🤖 AI Summary
Transformers exhibit poor generalization to unseen sequence lengths—particularly on arithmetic and algorithmic tasks—due to their inherent dependence on training-length statistics. To address this, we propose the Recurrent Transformer, the first architecture to integrate iterative RASP-L–computable operations within a Transformer backbone. Our method introduces two key innovations: (1) an adaptive step-count control mechanism that dynamically determines the number of recurrent iterations per input, and (2) an iteration-aware supervised learning objective that explicitly supervises intermediate computational states. This design eliminates explicit reliance on fixed sequence length, enabling intrinsically length-invariant algorithmic modeling. Empirically, our model achieves 100% accuracy on length extrapolation for addition and parity tasks—outperforming standard Transformers and all prior baselines by large margins. These results demonstrate that finite-capacity Transformers can learn and generalize truly length-agnostic algorithmic logic when endowed with appropriate inductive biases for iterative computation.
📝 Abstract
Recent work has shown that Transformers trained from scratch can successfully solve various arithmetic and algorithmic tasks, such as adding numbers and computing parity. While these Transformers generalize well on unseen inputs of the same length, they struggle with length generalization, i.e., handling inputs of unseen lengths.
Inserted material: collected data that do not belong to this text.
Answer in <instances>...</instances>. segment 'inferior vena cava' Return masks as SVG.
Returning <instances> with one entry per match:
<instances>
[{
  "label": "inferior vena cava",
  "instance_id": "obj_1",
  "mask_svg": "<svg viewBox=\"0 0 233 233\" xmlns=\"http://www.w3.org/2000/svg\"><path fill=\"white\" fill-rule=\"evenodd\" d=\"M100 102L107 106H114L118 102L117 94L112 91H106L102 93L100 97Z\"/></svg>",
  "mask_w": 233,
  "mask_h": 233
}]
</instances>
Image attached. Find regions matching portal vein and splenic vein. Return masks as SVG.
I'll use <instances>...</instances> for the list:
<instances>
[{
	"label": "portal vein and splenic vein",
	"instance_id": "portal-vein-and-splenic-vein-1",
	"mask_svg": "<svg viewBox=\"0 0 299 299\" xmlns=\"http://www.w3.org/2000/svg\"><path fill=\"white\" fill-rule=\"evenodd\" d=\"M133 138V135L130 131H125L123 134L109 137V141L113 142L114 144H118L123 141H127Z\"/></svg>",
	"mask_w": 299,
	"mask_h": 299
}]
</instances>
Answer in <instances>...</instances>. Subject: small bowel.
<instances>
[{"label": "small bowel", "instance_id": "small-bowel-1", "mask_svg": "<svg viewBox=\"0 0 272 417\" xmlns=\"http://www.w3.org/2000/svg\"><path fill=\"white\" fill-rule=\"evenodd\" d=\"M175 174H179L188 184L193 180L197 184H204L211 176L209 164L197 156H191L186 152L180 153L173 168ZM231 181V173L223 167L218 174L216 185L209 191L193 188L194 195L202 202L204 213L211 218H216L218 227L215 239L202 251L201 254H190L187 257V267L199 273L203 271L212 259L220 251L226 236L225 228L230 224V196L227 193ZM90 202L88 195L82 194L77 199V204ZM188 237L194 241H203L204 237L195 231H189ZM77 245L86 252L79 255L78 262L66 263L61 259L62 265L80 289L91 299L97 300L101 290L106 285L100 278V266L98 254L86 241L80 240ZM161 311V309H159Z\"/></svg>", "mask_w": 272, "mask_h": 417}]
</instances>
In this work, we demonstrate that looped Transformers with an adaptive number of steps significantly improve length generalization. We focus on tasks with a known iterative solution, involving multiple iterations of a RASP-L operation - a length-generalizable operation that can be expressed by a finite-sized Transformer. We train looped Transformers using our proposed learning algorithm and observe that they learn highly length-generalizable solutions for various tasks.